In its decision document granting the IWMF’s Environmental Permit for the 58m stack, the Environment Agency stated that “…even with a stack height of 35 metres we were satisfied that no air quality or human health thresholds would have been exceeded”
Having considered the EA’s original decision report, and its consultation responses to local Councillors and members of the public who had expressed concern about the height of the stack (being too small), Gent Fairhead decided to make a second Environmental Permit and planning application to change the height of the stack to 58m.
Local Councillors and members of the public have now raised concerns that the 58m stack is potentially too high. Therefore, it has been decided to introduce tighter operational controls and advanced abatement technologies so that the emissions from the lower 35 metre stack will be similar to those approved by the Environment Agency for a higher 58 metre stack.
Will the entire IWMF be constructed?
Gent Fairhead & Co Limited has been working for many years on the development of the waste management facility at Rivenhall Airfield. This has incurred very considerable expenditure, which clearly demonstrates the intention to build the IWMF.
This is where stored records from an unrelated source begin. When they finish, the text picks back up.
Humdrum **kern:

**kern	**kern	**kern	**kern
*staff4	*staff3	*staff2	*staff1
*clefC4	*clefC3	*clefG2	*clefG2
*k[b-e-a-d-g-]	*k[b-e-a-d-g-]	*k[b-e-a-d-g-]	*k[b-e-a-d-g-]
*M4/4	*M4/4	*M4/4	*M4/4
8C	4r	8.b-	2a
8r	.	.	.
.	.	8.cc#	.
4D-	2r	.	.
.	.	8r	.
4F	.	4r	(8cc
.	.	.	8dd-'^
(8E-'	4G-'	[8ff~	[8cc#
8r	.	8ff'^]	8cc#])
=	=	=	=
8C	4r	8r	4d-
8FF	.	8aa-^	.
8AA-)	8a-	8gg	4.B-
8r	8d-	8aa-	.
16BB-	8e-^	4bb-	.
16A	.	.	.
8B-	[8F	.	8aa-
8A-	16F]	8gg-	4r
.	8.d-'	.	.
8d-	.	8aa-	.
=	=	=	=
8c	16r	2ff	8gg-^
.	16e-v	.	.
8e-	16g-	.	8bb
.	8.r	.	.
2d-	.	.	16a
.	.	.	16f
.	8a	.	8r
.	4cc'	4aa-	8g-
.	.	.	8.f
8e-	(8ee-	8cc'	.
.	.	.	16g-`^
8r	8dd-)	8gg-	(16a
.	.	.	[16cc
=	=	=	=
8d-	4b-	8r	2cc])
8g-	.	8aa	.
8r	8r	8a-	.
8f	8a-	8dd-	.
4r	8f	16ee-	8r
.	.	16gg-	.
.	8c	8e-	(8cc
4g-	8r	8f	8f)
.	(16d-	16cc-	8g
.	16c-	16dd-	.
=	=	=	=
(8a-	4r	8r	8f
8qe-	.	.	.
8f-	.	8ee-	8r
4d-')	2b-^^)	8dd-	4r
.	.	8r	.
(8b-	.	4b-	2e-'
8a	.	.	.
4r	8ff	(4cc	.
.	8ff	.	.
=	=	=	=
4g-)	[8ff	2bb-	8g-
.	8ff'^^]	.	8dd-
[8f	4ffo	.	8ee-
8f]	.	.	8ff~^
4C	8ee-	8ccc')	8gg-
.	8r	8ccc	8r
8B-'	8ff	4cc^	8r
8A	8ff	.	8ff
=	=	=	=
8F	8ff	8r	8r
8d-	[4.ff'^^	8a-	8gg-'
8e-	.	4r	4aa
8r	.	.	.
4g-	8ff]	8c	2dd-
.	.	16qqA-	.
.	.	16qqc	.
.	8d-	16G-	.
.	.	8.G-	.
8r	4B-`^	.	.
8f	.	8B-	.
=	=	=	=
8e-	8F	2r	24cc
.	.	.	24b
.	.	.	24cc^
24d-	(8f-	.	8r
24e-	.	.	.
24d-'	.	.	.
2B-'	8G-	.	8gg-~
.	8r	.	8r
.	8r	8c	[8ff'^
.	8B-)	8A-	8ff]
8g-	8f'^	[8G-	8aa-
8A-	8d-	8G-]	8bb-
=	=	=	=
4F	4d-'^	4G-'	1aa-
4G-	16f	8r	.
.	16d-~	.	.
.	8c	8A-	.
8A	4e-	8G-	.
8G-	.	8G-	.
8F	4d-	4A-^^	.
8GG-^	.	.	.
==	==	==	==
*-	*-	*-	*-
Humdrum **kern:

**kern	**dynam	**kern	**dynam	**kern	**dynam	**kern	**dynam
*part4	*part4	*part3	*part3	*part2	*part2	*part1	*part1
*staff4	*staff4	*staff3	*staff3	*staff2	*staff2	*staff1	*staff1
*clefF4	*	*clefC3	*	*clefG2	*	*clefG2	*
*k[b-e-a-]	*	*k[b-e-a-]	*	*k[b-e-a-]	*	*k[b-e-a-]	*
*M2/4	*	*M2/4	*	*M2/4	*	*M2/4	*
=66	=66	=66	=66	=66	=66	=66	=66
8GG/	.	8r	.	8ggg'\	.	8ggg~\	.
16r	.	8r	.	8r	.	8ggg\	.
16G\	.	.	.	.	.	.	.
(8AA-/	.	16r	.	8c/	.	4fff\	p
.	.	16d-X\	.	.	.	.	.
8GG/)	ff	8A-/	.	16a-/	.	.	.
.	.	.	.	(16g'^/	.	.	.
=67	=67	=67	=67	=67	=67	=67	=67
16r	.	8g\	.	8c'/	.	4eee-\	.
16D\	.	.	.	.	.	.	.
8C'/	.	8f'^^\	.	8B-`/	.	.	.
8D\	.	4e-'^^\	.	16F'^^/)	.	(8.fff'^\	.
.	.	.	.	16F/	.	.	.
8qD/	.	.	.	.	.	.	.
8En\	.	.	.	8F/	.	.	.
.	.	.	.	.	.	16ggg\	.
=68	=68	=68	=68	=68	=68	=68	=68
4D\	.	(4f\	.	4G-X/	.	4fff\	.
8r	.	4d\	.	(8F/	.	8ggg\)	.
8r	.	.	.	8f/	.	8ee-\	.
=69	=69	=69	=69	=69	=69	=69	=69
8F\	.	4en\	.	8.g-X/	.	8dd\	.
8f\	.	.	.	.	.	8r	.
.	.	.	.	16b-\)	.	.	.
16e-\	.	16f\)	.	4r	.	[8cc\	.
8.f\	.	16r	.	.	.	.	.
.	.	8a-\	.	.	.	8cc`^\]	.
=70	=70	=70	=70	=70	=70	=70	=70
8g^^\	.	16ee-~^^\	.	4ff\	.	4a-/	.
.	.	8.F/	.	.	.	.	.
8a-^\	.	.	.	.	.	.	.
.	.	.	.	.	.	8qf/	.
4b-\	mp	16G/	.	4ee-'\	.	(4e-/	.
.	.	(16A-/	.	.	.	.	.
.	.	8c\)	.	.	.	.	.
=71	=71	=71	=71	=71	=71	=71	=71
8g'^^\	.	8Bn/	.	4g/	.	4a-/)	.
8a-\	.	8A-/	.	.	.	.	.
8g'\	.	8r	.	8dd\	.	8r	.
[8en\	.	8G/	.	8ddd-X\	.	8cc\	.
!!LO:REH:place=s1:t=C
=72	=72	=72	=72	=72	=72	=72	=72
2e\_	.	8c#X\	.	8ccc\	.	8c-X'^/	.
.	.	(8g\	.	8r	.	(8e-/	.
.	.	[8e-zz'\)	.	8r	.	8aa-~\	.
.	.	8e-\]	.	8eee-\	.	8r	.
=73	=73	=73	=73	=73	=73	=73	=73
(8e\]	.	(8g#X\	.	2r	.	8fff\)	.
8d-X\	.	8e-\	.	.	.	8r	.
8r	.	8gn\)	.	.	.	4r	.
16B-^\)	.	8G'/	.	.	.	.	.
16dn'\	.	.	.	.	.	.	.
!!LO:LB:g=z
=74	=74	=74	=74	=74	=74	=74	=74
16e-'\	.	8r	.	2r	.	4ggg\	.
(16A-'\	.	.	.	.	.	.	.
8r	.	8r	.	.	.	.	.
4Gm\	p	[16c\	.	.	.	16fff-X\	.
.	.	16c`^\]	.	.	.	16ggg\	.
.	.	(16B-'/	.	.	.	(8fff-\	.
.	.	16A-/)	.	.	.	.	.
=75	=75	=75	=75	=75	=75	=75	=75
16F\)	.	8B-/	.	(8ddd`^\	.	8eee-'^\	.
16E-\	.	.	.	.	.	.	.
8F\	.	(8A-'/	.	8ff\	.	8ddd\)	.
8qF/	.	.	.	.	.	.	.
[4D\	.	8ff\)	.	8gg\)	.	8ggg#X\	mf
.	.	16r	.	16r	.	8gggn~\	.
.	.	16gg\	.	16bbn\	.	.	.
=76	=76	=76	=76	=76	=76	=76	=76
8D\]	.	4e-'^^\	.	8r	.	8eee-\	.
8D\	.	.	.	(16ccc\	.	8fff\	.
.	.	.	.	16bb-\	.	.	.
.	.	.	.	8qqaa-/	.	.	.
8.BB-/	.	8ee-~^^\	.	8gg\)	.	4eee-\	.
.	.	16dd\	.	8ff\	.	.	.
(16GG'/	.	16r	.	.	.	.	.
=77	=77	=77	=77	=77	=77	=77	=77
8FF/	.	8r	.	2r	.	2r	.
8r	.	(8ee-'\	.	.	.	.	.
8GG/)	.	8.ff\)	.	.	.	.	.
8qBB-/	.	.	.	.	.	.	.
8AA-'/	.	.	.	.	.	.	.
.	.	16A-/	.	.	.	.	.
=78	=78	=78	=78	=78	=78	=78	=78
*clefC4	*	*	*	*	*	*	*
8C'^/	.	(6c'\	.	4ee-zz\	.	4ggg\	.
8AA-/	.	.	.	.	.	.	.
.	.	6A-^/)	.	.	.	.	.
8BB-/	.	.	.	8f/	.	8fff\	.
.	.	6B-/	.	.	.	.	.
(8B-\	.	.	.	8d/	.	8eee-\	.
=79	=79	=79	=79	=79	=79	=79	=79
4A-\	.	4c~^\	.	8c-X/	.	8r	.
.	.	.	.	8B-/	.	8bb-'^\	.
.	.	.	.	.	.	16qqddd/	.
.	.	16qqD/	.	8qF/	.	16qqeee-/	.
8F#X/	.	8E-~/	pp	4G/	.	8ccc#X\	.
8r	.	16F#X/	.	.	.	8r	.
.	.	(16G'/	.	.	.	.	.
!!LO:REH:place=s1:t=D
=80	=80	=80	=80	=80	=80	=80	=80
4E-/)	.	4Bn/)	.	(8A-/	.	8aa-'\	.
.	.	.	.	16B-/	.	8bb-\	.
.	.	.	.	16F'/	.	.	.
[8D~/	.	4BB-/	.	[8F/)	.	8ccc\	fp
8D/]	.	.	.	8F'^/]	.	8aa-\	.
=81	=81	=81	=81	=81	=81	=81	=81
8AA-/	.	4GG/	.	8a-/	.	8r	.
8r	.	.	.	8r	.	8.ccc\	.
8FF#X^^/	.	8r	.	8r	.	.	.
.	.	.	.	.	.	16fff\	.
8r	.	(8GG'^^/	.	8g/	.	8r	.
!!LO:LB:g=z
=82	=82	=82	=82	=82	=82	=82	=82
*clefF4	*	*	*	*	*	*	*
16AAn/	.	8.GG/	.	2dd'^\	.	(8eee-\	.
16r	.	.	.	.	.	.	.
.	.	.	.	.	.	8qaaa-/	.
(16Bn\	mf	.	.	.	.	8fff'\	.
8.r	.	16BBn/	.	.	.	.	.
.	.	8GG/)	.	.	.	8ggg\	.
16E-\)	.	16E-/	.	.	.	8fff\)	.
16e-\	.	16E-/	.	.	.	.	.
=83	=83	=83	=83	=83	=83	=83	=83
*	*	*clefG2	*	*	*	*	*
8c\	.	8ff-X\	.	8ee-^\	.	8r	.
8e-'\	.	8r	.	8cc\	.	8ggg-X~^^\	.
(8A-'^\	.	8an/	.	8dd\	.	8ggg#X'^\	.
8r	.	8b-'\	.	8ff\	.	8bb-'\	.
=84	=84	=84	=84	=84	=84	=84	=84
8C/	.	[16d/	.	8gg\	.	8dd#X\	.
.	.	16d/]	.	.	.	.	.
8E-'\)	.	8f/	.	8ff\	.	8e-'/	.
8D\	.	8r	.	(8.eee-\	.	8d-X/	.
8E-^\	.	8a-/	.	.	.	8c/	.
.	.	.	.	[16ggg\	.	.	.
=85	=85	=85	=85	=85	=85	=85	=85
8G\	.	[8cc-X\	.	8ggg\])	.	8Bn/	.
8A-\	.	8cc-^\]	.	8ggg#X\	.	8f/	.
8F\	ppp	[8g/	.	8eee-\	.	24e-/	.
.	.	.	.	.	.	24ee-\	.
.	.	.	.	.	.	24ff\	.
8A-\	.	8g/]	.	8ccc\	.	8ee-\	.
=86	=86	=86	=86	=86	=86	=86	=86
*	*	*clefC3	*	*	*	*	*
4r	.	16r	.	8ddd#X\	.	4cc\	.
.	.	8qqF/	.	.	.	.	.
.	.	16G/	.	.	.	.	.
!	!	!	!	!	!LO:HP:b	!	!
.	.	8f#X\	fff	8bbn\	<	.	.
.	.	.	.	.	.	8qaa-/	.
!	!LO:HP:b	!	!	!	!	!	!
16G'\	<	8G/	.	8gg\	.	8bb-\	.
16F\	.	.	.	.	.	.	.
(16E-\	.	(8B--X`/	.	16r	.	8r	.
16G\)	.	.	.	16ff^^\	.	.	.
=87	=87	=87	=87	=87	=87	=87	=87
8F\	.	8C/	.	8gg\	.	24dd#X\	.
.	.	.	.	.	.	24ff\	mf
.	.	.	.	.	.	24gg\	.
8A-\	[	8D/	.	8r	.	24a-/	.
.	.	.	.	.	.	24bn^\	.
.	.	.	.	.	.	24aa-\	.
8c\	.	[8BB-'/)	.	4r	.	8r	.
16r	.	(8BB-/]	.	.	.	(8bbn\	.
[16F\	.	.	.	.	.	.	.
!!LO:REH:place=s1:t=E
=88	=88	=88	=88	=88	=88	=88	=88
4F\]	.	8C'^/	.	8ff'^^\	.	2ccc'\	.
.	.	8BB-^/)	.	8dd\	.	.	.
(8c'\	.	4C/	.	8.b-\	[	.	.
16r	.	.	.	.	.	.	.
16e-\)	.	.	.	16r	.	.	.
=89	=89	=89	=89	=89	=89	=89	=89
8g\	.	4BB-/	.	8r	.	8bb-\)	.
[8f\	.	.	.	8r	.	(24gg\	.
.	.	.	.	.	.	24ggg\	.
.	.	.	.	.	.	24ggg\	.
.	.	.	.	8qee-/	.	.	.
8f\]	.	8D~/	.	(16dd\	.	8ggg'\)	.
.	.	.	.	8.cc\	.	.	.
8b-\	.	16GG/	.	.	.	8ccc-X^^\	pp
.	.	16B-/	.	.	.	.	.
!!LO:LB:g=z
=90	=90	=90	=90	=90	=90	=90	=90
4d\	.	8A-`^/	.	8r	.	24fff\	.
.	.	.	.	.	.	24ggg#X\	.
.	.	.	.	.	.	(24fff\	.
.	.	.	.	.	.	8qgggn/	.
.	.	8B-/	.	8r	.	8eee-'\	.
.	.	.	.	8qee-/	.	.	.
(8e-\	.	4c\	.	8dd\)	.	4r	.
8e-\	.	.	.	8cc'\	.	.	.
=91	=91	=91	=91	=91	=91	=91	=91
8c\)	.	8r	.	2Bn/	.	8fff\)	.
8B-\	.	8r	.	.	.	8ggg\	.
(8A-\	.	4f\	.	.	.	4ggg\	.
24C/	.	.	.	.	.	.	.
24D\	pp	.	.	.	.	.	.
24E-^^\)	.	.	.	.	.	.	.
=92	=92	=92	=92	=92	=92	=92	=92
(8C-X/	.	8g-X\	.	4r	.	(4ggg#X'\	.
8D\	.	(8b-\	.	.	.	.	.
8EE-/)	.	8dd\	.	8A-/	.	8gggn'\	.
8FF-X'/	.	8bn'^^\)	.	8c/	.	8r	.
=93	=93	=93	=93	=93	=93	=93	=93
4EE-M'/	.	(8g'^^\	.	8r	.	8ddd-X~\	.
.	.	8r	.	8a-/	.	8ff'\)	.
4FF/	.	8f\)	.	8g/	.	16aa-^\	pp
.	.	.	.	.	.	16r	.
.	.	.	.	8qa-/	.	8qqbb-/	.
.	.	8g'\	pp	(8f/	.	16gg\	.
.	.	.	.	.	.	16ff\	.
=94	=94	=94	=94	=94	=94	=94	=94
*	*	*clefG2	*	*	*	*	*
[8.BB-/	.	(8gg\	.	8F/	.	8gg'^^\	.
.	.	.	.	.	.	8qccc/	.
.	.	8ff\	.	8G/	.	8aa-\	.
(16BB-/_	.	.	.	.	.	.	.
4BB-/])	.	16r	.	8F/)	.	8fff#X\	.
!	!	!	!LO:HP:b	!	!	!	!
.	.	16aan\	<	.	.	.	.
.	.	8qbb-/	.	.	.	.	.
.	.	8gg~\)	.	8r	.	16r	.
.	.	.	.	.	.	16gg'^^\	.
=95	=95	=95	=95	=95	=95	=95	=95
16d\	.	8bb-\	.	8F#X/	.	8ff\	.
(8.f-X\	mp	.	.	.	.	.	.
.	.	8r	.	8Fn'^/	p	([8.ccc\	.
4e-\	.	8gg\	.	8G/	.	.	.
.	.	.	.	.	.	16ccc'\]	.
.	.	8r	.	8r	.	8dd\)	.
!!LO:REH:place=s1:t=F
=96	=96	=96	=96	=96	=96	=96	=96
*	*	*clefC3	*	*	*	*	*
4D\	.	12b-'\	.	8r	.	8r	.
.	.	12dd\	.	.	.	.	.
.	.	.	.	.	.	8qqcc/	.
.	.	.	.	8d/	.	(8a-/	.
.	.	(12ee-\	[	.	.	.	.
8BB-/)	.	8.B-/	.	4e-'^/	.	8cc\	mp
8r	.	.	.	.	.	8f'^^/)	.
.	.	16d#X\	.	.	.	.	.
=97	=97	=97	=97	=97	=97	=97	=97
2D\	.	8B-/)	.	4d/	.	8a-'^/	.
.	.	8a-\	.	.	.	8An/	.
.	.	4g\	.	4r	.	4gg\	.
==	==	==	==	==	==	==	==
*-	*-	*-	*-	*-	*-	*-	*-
Once the planning permission and Environmental Permit are aligned, the team will be in a position to move very quickly to close the financing and commence the overall site preparation and main civil engineering construction works.
Along with constructing the energy-from-waste plant, Indaver will be building the new site access road, carrying out the ground works for the whole site, constructing the temporary site compound and providing connections to utilities, as well as refurbishing Woodhouse Farm and the Bake House.
Various partners will be involved in the construction and operation of the site’s installations.